Nine consecutive patients with genuine stress urinary incontinence and without any other concomitant pathology, underwent laparoscopy for surgical correction of their condition. Besides the method of access to the space of Retzius, the procedure was identical to the one original described by Kranz. In 2 of the 4 first patients, a laparotomy had to be performed to complete the surgery. The 7 other patients could leave the hospital within 24 hours of the surgery and 6 of them without catheter. At follow up, one of the 7 patients complained of mild urgency symptoms which had not been present prior to surgery. Laparoscopic bladderneck suspension is feasible.
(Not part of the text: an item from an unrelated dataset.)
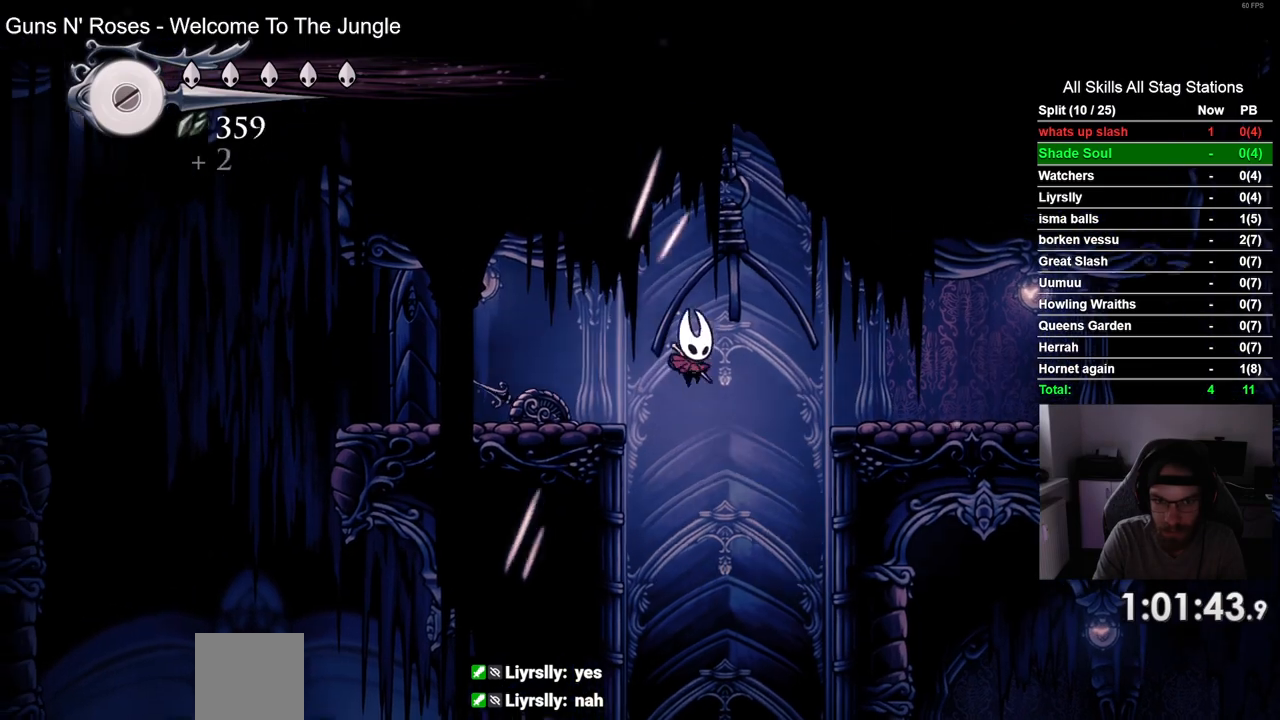
{"buttons": ["DPAD_RIGHT"], "left_stick": "center", "right_stick": "center", "events": [[17, "R2", "down"], [250, "R2", "up"]]}
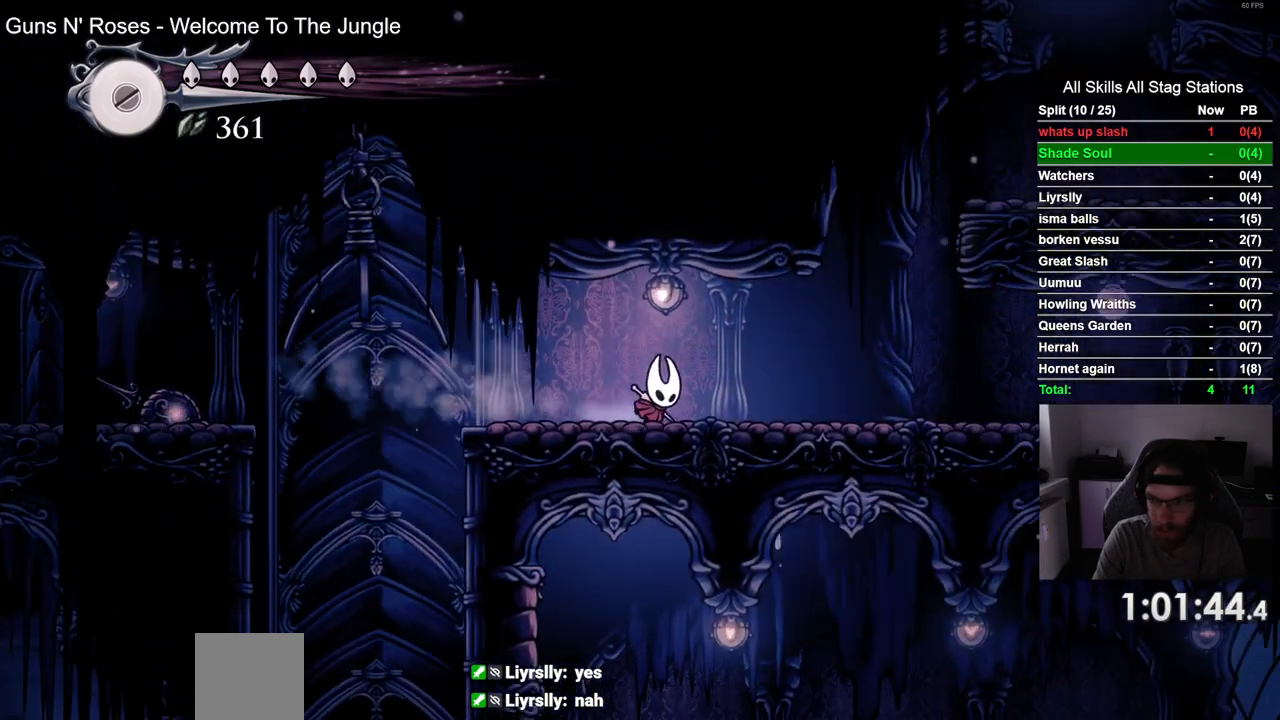
{"buttons": ["CROSS", "DPAD_LEFT"], "left_stick": "center", "right_stick": "center", "events": [[83, "R2", "down"], [233, "R2", "up"], [467, "DPAD_LEFT", "down"], [467, "DPAD_RIGHT", "up"], [500, "CROSS", "down"]]}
This procedure offers the general advantages of the endosurgical approach and possibly entails additional improvements. However, there is a definite learning curve for the surgeon prior to mastering this technique.
9例单纯性压力性尿失禁且无其他合并病变的患者接受了腹腔镜手术以矫正其病情。除进入Retzius间隙的方法外,手术过程与Kranz最初描述的相同。前4例患者中有2例需行剖腹手术以完成手术。其他7例患者术后24小时内即可出院,其中6例无需留置导尿管。随访时,7例患者中有1例抱怨出现了术前未有的轻度尿急症状。腹腔镜膀胱颈悬吊术是可行的。该手术具有内镜手术的一般优点,可能还有其他改进之处。然而,外科医生在掌握这项技术之前有一个明确的学习曲线。